Taylor’s administration has argued that the city’s financial position, including costs inherited from prior administrations, makes the current collective bargaining system unsustainable.
According to a memo from City Administrator Nick Rice, “The City of Salisbury has determined that the negotiation process and collective bargaining rights have created significant financial pressures on both the current and long-term budget. Accordingly, the City has concluded that removing collective bargaining rights is necessary to better align wage growth with recurring revenues, reduce potential risks to the City’s credit rating, manage increasing legal expenditures, and improve the efficiency of government operations.”
“The situation is real. There’s no politics being played here,” Taylor said.
Brandon Records, president of Salisbury Career Firefighters Local 4246, said the proposal would amount to “literally rolling back rights of the very people who keep the city functioning.”
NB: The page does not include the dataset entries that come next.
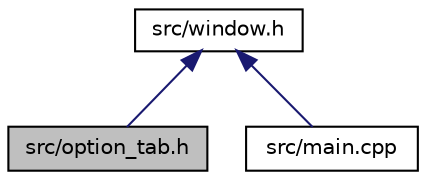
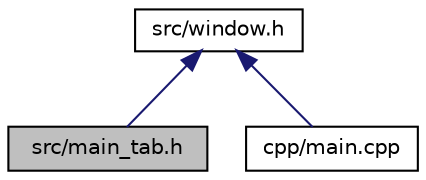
  digraph {
    node [color=black fillcolor=white fontname=Helvetica fontsize=10 shape=record style=filled]
    edge [color=midnightblue dir=back fontname=Helvetica fontsize=10 labelfontname=Helvetica labelfontsize=10 style=solid]
-   n1 [fillcolor=grey75 fontcolor=black height=0.2 label="src/option_tab.h" width=0.4]
+   n1 [fillcolor=grey75 fontcolor=black height=0.2 label="src/main_tab.h" width=0.4]
    n2 [height=0.2 label="src/window.h" width=0.4]
-   n3 [height=0.2 label="src/main.cpp" width=0.4]
+   n3 [height=0.2 label="cpp/main.cpp" width=0.4]
    n2 -> n1
    n2 -> n3
  }
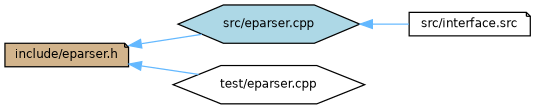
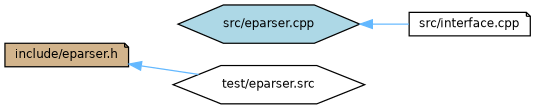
  digraph {
    rankdir=LR
    node [color=black fillcolor=white fontname=Helvetica fontsize=10 shape=note style=filled]
    edge [color=steelblue1 dir=back fontname=Helvetica fontsize=10 labelfontname=Helvetica labelfontsize=10 style=solid]
    n1 [fillcolor=tan fontcolor=black height=0.2 label="include/eparser.h" width=0.4]
    n2 [fillcolor=lightblue height=0.2 label="src/eparser.cpp" shape=hexagon width=0.4]
-   n3 [height=0.2 label="test/eparser.cpp" shape=hexagon width=0.4]
-   n4 [height=0.2 label="src/interface.src" width=0.4]
-   n1 -> n2
+   n3 [height=0.2 label="test/eparser.src" shape=hexagon width=0.4]
+   n4 [height=0.2 label="src/interface.cpp" width=0.4]
    n1 -> n3
    n2 -> n4
  }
He called the vote “a spit in my face” and warned, “We will see you at the polls.”
Laura Toner, president of WPL United, which represents Wicomico Public Library workers, addressed the three council members who advanced the measure: Council President April Jackson, Sharon Dashiell and Melissa Holland.
“You each now hold the deciding power in this process,” Toner said. “At the last meeting, we heard a great deal about budgets, deficits, and constraints. Those are real challenges. No one is denying that local government must be fiscally responsible. But fiscal responsibility and union-busting are not the same thing.”
Christian Gobel, a legislative and political coordinator with AFSCME Maryland Council 3, said Maryland has been expanding collective bargaining rights, making Salisbury an outlier.
“Nowhere else in the state have they proposed eliminating collective bargaining to address their financial challenges,” Gobel said. “If there are concerns about financial issues with personnel costs, the answer is to negotiate in good faith at the bargaining table with the workers that you made those agreements with – it is not to throw workers’ rights aside.”
Gobel and many others who spoke Monday night said, “It’s not too late” to change course.
Two council members voted against the measure. Angela Blake declined to comment Monday, while Michele Gregory said, “I am still baffled by this approach.”
“I think it is shameful that we’re not keeping our promise to our workers,” Gregory said.
Jackson, meanwhile, blamed part of the city’s shortfall on a fire service agreement with Wicomico County that she said has stripped away city funds.
“We’re not getting the funds that we deserve … the county is cheating y’all,” she said.
Jackson closed the meeting by saying, “I have a lot to think about.”
“I am so tired of always being the bad people,” she said. “This is not what I want to do … I have a heart.”